In Israel prior to 1998, all kibbutz members received equal wages -- the wages of those working outside the kibbutz were pooled with the kibbutz profits and the sum was divided equally among the members. After 1998, some kibbutzim began basing their members' wages on the market wages for workers with similar occupations, skills, education, and experience. To create a minimum wage safety net for the elderly and low-wage earners, a kibbutz tax was still deducted from members' gross wages, but it was much lower than the effective 100 percent tax on higher earnings that prevailed before the reforms.

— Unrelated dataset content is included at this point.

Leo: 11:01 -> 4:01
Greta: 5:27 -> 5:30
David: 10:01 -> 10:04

In other words, the reforms raised the returns to kibbutz members who acquired more human capital by investing in education or other skills.

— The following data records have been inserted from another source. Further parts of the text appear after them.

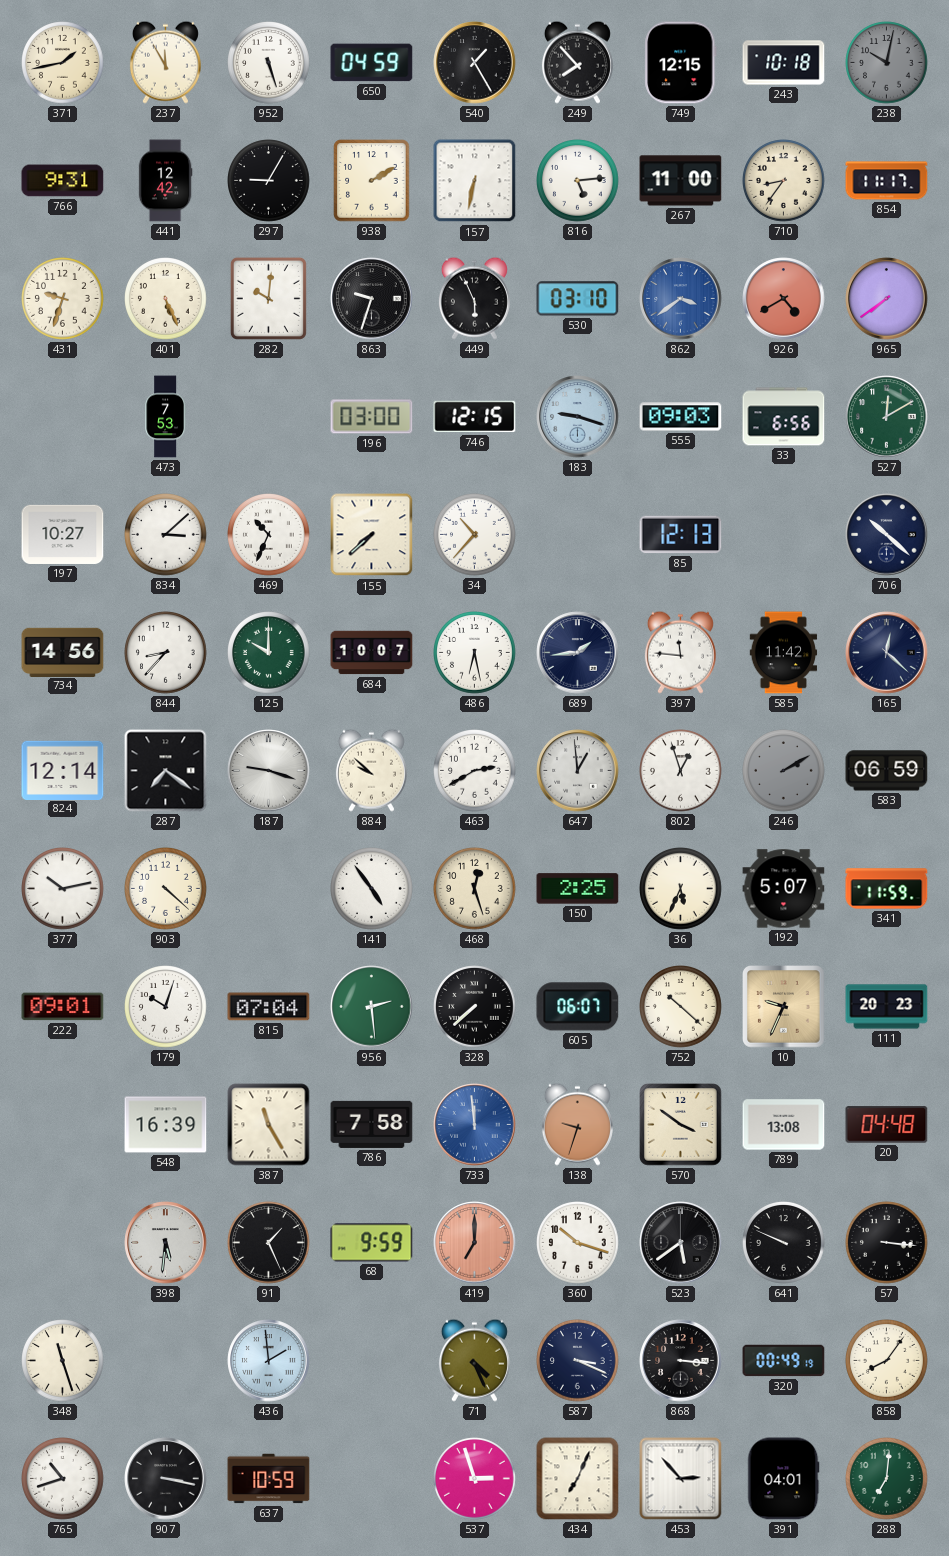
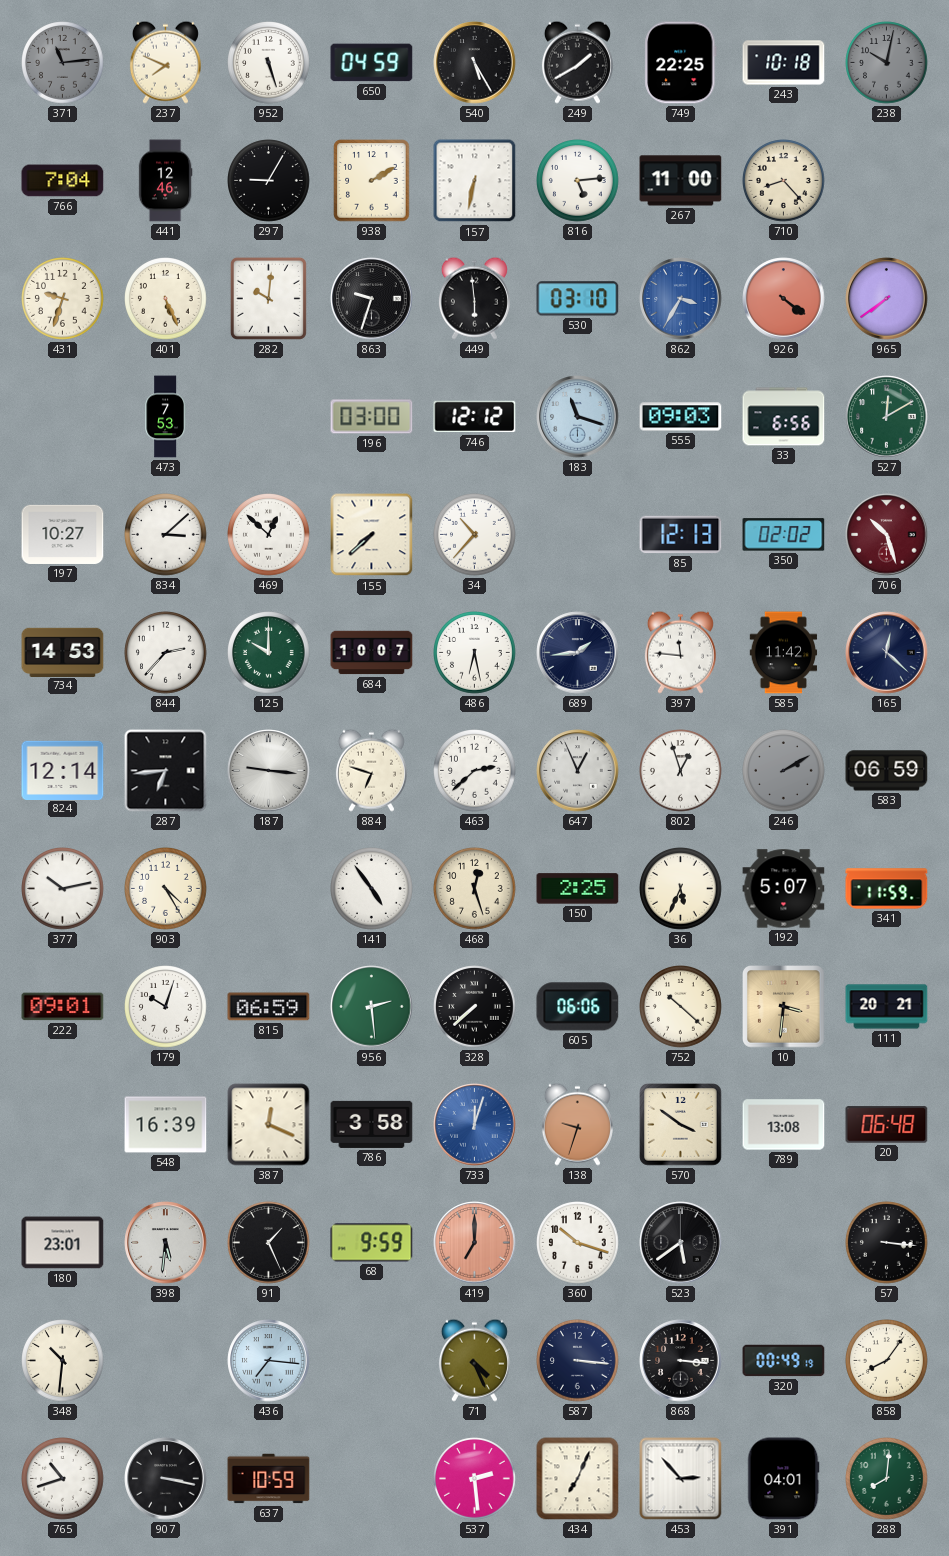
371: 1:43 -> 11:14
371 dial: cream -> grey
237: 11:55 -> 7:49
540: 1:25 -> 5:25
249: 7:53 -> 1:40
749: 12:15 -> 22:25
766: 9:31 -> 7:04
441: 12:42 -> 12:46
710: 8:36 -> 8:23
854: 11:17 -> none
449: 5:56 -> 5:59
862: 3:39 -> 3:35
926: 4:40 -> 4:21
746: 12:15 -> 12:12
183: 9:18 -> 11:18
469: 10:34 -> 12:52
350: none -> 02:02
706: 10:22 -> 10:27
706 dial: navy -> burgundy
734: 14:56 -> 14:53
844: 8:37 -> 2:37
287: 7:21 -> 6:44
187: 9:18 -> 9:16
884: 9:52 -> 6:48
463: 2:40 -> 2:38
647: 12:59 -> 12:56
903: 4:22 -> 4:25
815: 07:04 -> 06:59
605: 06:07 -> 06:06
10: 9:34 -> 3:31
111: 20:23 -> 20:21
387: 11:25 -> 12:19
786: 7:58 -> 3:58
733: 11:59 -> 12:03
20: 04:48 -> 06:48
180: none -> 23:01
641: 9:49 -> none
348: 11:27 -> 10:31
436: 1:59 -> 7:16
587: 3:19 -> 3:16
537: 2:57 -> 2:29
288: 7:01 -> 8:01
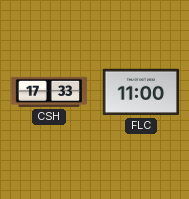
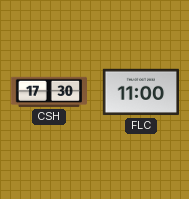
CSH: 17:33 -> 17:30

In How Responsive is Investment in Schooling to Changes in Redistribution Policies and in Returns (NBER Working Paper No. 17093), Ran Abramitzky and Victor Lavy compare educational outcomes for high school students living on kibbutzim before and after these pay reforms. The researchers show that pay reforms that enabled kibbutz residents to keep a greater share of their increased wages raised high school completion rates, already over 95 percent, by 3.3 percentage points. They also increased the mean score on the Bagrut, the nationwide qualifying exam for both the highly regarded Bagrut high school diploma and for entry into university, by 5 percent and increased the fraction of students with university-qualified Bagrut scores by 6 percent.

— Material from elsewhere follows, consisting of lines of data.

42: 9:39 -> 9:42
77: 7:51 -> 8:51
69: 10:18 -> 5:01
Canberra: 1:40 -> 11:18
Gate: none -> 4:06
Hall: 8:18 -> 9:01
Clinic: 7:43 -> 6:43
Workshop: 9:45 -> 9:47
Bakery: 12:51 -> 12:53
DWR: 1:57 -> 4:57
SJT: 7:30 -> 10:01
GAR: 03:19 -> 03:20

The authors further find that the effects of pay on schooling vary with the extent of the pay reforms, parents' education, students' gender, and the length of time since the reform came into play. The effects of the reforms were relatively small for students from highly educated families, in contrast to relatively large effects for students from families with lower parental education who had been covered by the pay reform for all of their years in high school. This group's high school completion rates increased by 4.4 percent, their mean exam score went up by 8.3 points, their qualification rate for the Bagrut diploma increased by 19.6 percent, and the fraction of students with university qualifying scores increased by 16.8 percent. The authors also present evidence suggesting that boys were most strongly influenced by the change.
The pay reform produced larger increases in educational outcomes than monetary bonuses for Bagrut diploma qualifying scores, a school choice program that allowed students to choose their high school in seventh grade, or a teacher bonus program that paid teachers of math, English, and Hebrew bonuses when their students did well on the Bagrut.